» Written instruction 1
According to the article on the revived brick phone, what does the Motorola DynaTAC 8000 Classic 2 weigh?
┄┄┄┄┄┄┄┄┄┄
No More Paperweight: This Vintage Brick Phone Is Back Online

pi 1990s brick phone

Remember those brick cellphones in the 1990s? They were comically large by today’s standards. These phones used the 1G network to communicate and, as such, have been unusable for decades now. However [Alan Boris] has resurrected this classic phone to operate today.

Originally costing as much as today’s top-of-the-line phones, but instead of weighing just a few ounces this classic Motorola DynaTAC 8000 Classic 2 tips the scales at a hefty 1.5 lbs. [Alan Boris] decided to not just bring the electronics back to life, but to even stuff a modern cellphone inside it to make it fully functional. Given the size of this phone, finding room for the new innards wasn’t much of a challenge. In fact, after the retrofit there was less in the phone than when it started life.

Using a perfboard and some tactile switches he was able to sense the button presses on the phone’s keypad and relay those to a Raspberry Pi Pico 2. The Pico in turn drove a small color LCD to replicate the original screen and controlled a pair of ADG729 boards used to dial the BM10 cellphone within this cellphone. The BM10 is a cellphone about the size of a 9V battery, making it easy to put inside the DynaTAC and bring the handset back to the modern cellular network.
┄┄┄┄┄┄┄┄┄┄
» Written instruction 2
Reproduce the records below word for word, starting at the line that contains "class: Jungermanniopsida" and ending at the end of the records. Omit the pictures from your reply.

» Data for processing
┄┄┄┄┄┄┄┄┄┄
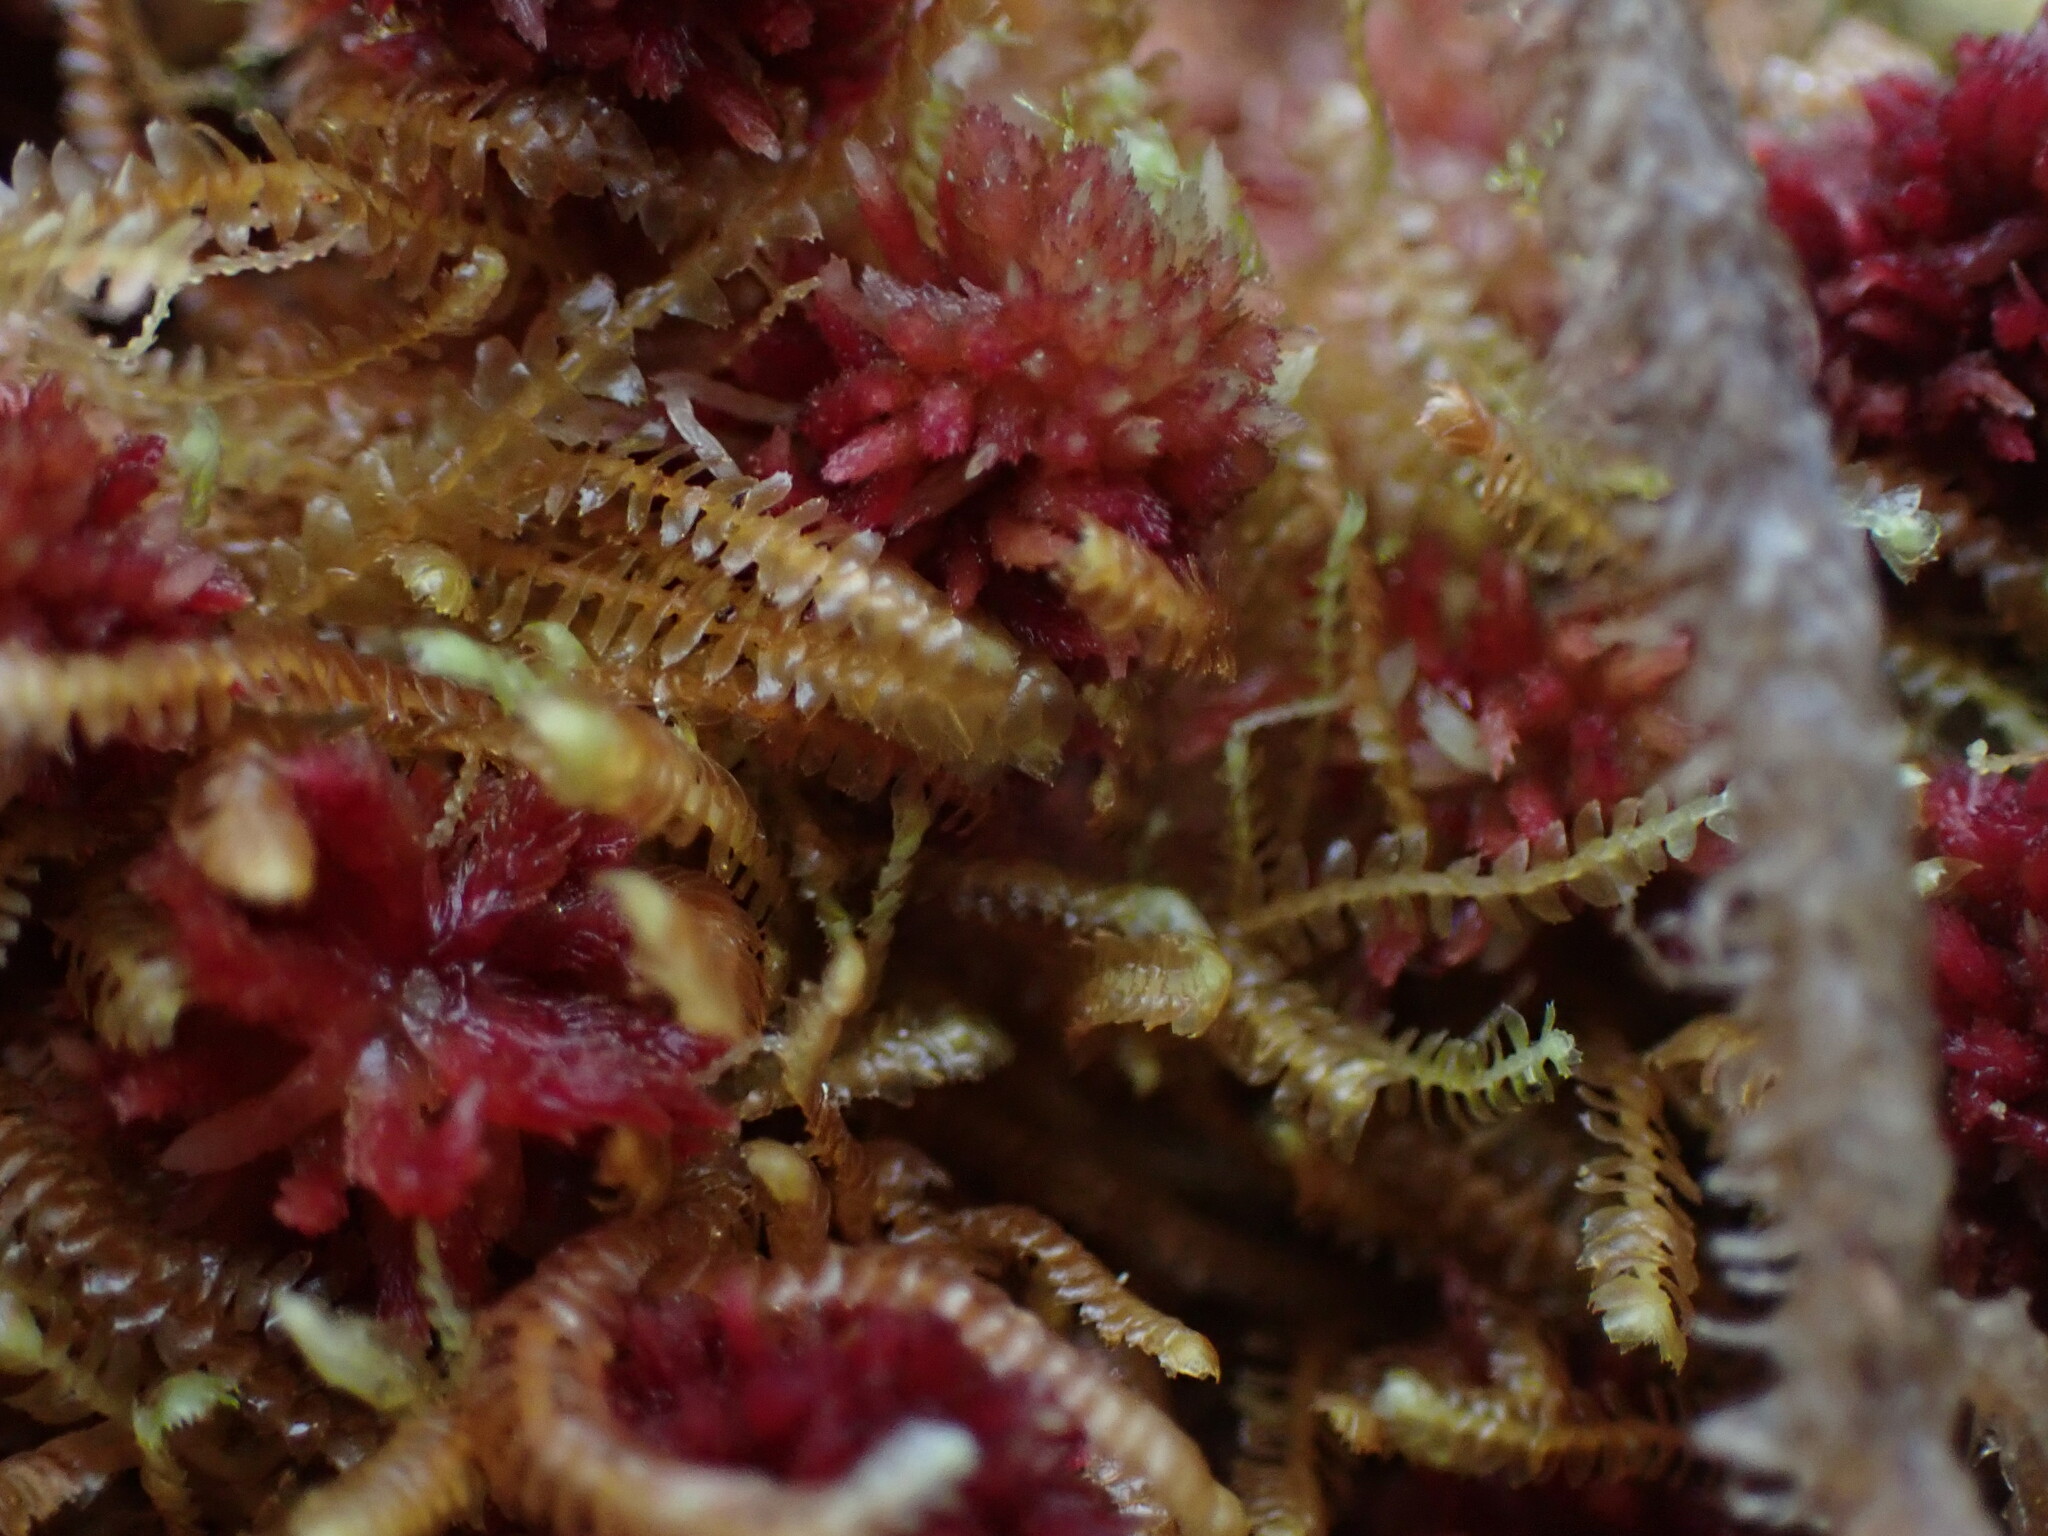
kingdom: Plantae
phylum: Marchantiophyta
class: Jungermanniopsida
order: Jungermanniales
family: Lepidoziaceae
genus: Bazzania
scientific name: Bazzania tricrenata
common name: Lesser whipwort
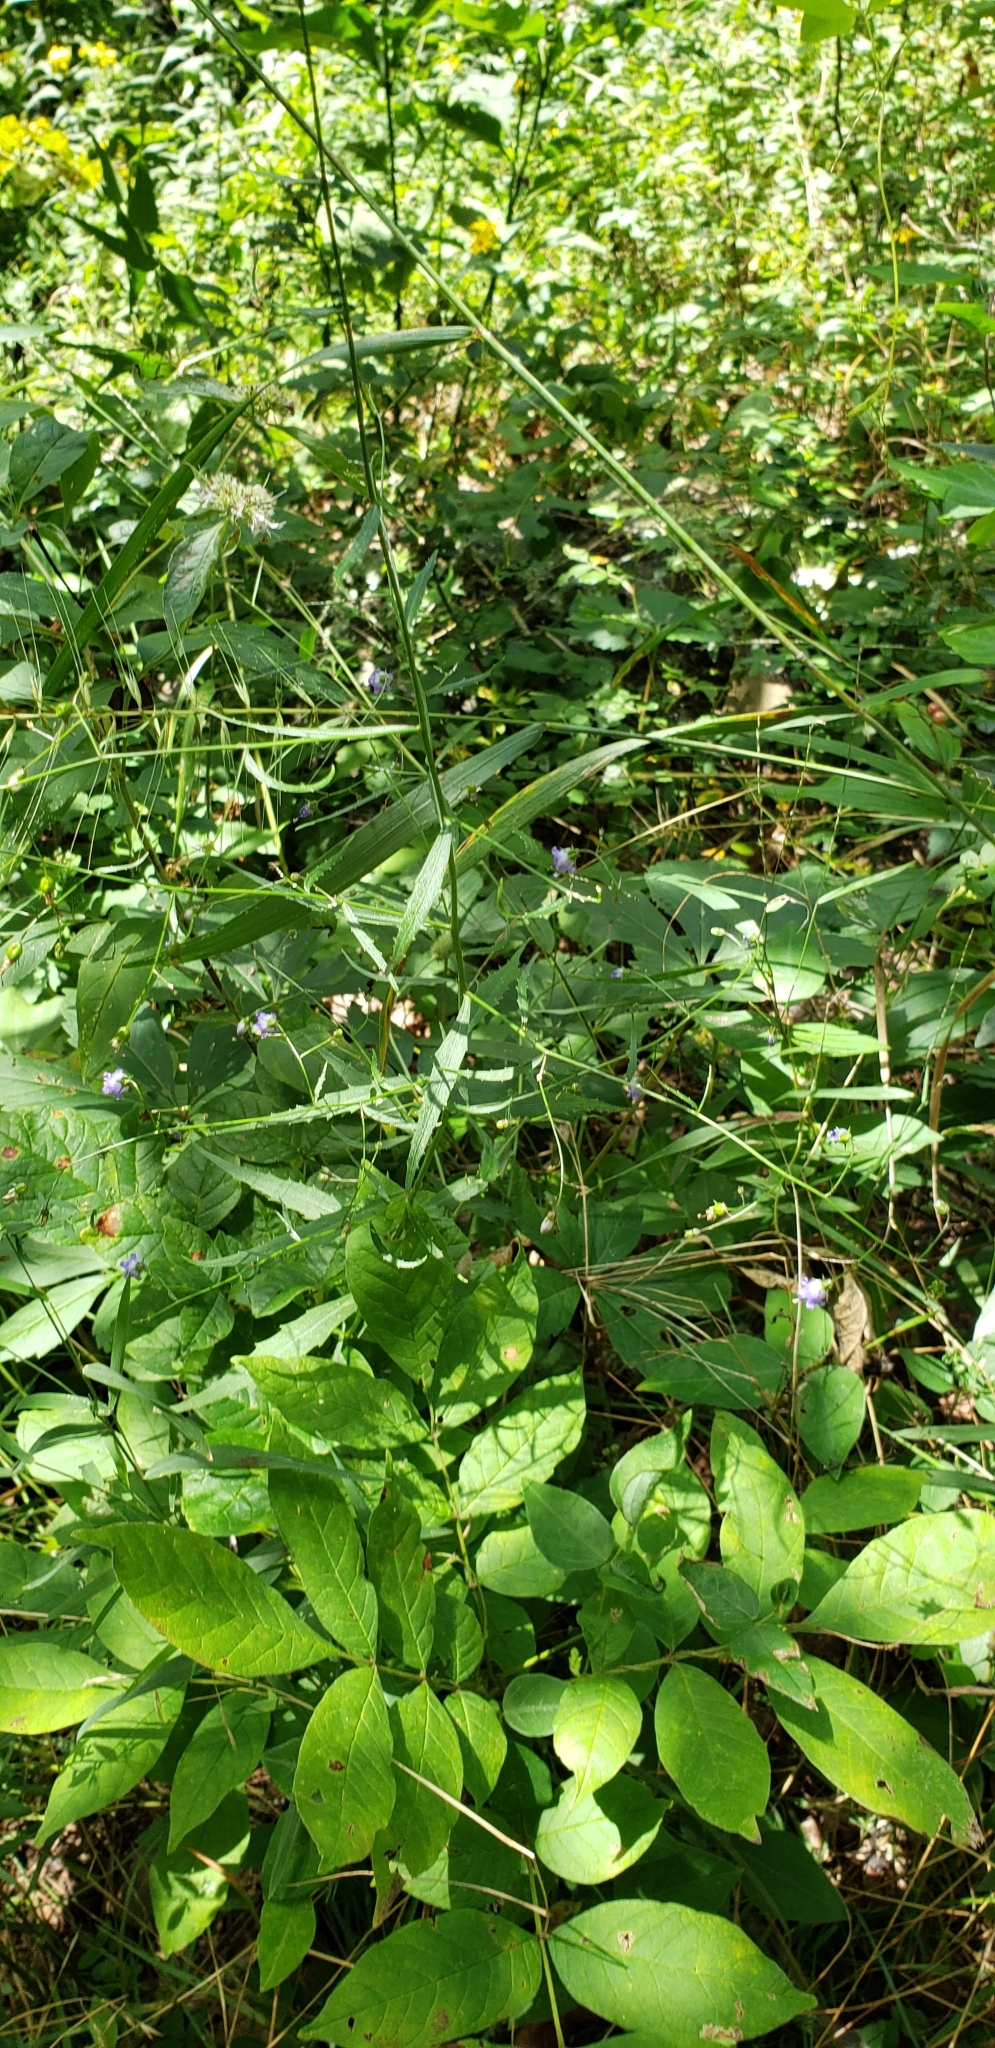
┄┄┄┄┄┄┄┄┄┄
» Exercise result 1
It weighs 1.5 lbs.

» Exercise result 2
class: Jungermanniopsida
order: Jungermanniales
family: Lepidoziaceae
genus: Bazzania
scientific name: Bazzania tricrenata
common name: Lesser whipwort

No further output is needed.